Bo myślałam, że się otworzy na moją osobę tym bardziej że chciał się spotkać.

45

Odp: Bez sił.
Ilaila napisał/a:

Nie jestem księżniczką ale

ale robisz dokładnie to samo za każdym razem i nie przynosi to efektu.

46

Odp: Bez sił.

Autorko, problem w tym, że Ty tych mężczyzn nie wybierasz,  Ty po prostu bierzesz co się nawinie, gdy widzisz, cień zainteresowania.
Wybieraj sobie towarzystwo, które jest naprawdę dla Ciebie interesujące.
Wtedy wszystko potoczy się łatwiej.
Coś nie gra na początku,  nie wchodź w to.
Nie zadawaj się z byłymi, z którymi nie wyszło.
Nie wskakuj od razu do łóżka, chyba że chcesz tylko seksu,bo potem taki gość,  chce się Ciebie tylko pozbyć, wymyślając niestworzone historie, które Ty niepotrzebnie analizujesz.
Nie jesteś toksyczna  smile
Bądź dla siebie dobra, a się ułoży.

47

Odp: Bez sił.

Sprawiasz wrażenie bardzo zdesperowanej. Nie czytałem innych twoich wątków, ale już po przeczytaniu tego wątku, nawet jako facet niezaangażowany uciekałbym przed tobą. Domagasz się strasznie dużo zaangażowania od samego początku. A jeśli tego nie dostajesz robisz obcemu facetowi jazdy. Strach pomyśleć co będziesz wyczyniać dalej. gdyby już doszło do bliższej relacji.

48

Odp: Bez sił.

Przepraszam bardzo, LEGAT, ale gość stosujący jakieś sztuczki typu odpiszę  Ci za 2 dni jest niezaangazowany.
Tak samo jak dziewczyna proponuje spotkanie  a On zero inicjatywy, chociaż niby się zgadza, to albo ciapa kompletna, albo ma  gdzieś.

49

Odp: Bez sił.

Tacy strachliwi.. smile

50

Odp: Bez sił.
Ela210 napisał/a:

Przepraszam bardzo, LEGAT, ale gość stosujący jakieś sztuczki typu odpiszę  Ci za 2 dni jest niezaangazowany.
Tak samo jak dziewczyna proponuje spotkanie  a On zero inicjatywy, chociaż niby się zgadza, to albo ciapa kompletna, albo ma  gdzieś.

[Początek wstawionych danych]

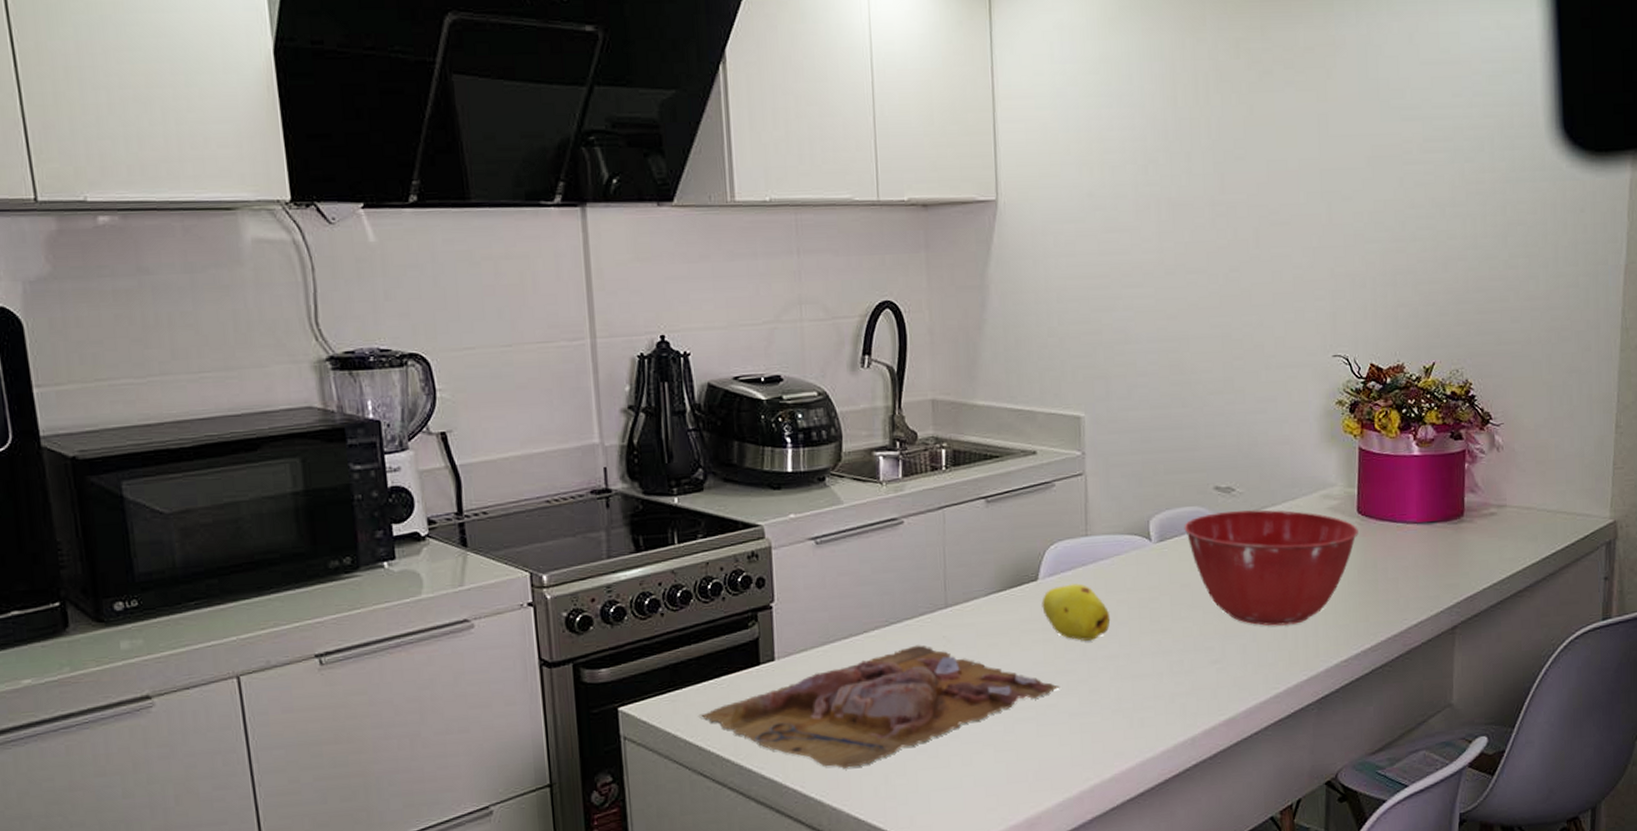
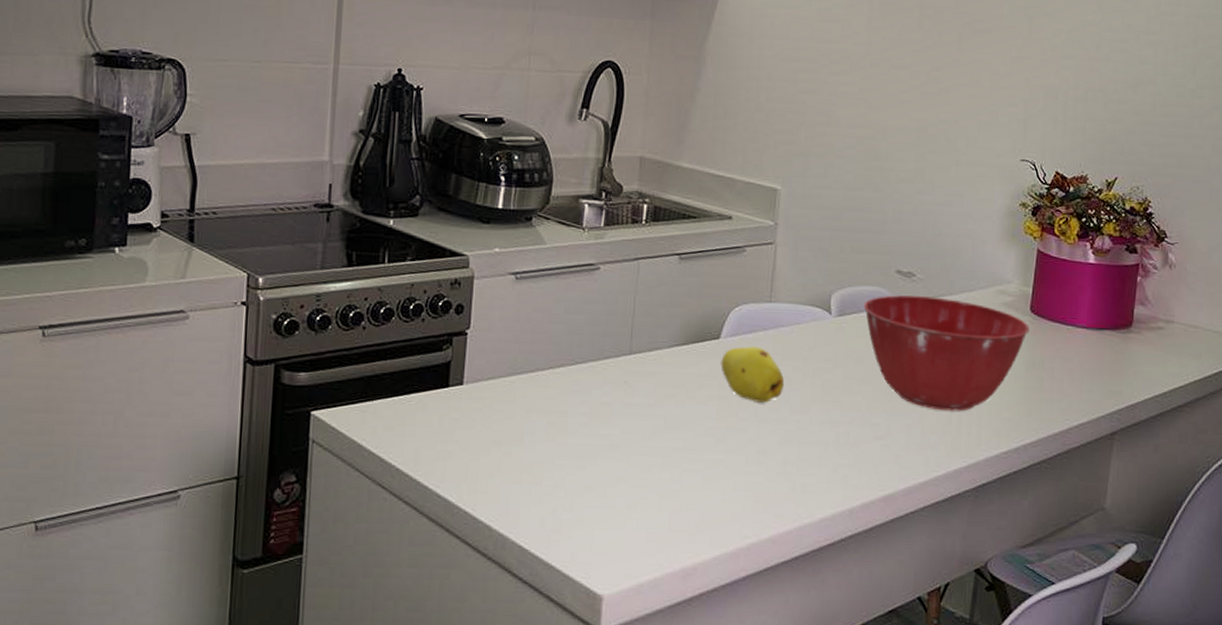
cutting board: present [699,645,1060,768] -> none [385,386,729,497]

No właśnie on 0 inicjatywy, no to trzeba mu jazdy robić. smile Gdyby sprawę odwrócić i kobieta wykazywała 0 inicjatywy i zbywała kolesia - sprawa by była bardzo prosta do oceny. smile

51

Odp: Bez sił.
Ela210 napisał/a:

Autorko, problem w tym, że Ty tych mężczyzn nie wybierasz,  Ty po prostu bierzesz co się nawinie, gdy widzisz, cień zainteresowania.
Wybieraj sobie towarzystwo, które jest naprawdę dla Ciebie interesujące.
Wtedy wszystko potoczy się łatwiej.
Coś nie gra na początku,  nie wchodź w to.
Nie zadawaj się z byłymi, z którymi nie wyszło.
Nie wskakuj od razu do łóżka, chyba że chcesz tylko seksu,bo potem taki gość,  chce się Ciebie tylko pozbyć, wymyślając niestworzone historie, które Ty niepotrzebnie analizujesz.
Nie jesteś toksyczna  smile
Bądź dla siebie dobra, a się ułoży.

Czasami mi się to wszystko wydaje skomplikowane. Nie grało mi to zakończyłam znajomość. Wskoczyć do łóżka nie chciałam, tylko chciałam po prostu kogoś poznać i mieć kogoś z kim mogę pogadać i spędzić miło czas.

52

Odp: Bez sił.
Ela210 napisał/a:

Autorko, problem w tym, że Ty tych mężczyzn nie wybierasz,  Ty po prostu bierzesz co się nawinie, gdy widzisz, cień zainteresowania.
Wybieraj sobie towarzystwo, które jest naprawdę dla Ciebie interesujące.
Wtedy wszystko potoczy się łatwiej.
Coś nie gra na początku,  nie wchodź w to.
Nie zadawaj się z byłymi, z którymi nie wyszło.
Nie wskakuj od razu do łóżka, chyba że chcesz tylko seksu,bo potem taki gość,  chce się Ciebie tylko pozbyć, wymyślając niestworzone historie, które Ty niepotrzebnie analizujesz.
Nie jesteś toksyczna  smile
Bądź dla siebie dobra, a się ułoży.

Czasami mi się to wszystko wydaje skomplikowane. Nie grało mi to zakończyłam znajomość. Wskoczyć do łóżka nie chciałam, tylko chciałam po prostu kogoś poznać i mieć kogoś z kim mogę pogadać i spędzić miło czas.

53

Odp: Bez sił.
Ilaila napisał/a:

Czasami mi się to wszystko wydaje skomplikowane. Nie grało mi to zakończyłam znajomość. Wskoczyć do łóżka nie chciałam, tylko chciałam po prostu kogoś poznać i mieć kogoś z kim mogę pogadać i spędzić miło czas.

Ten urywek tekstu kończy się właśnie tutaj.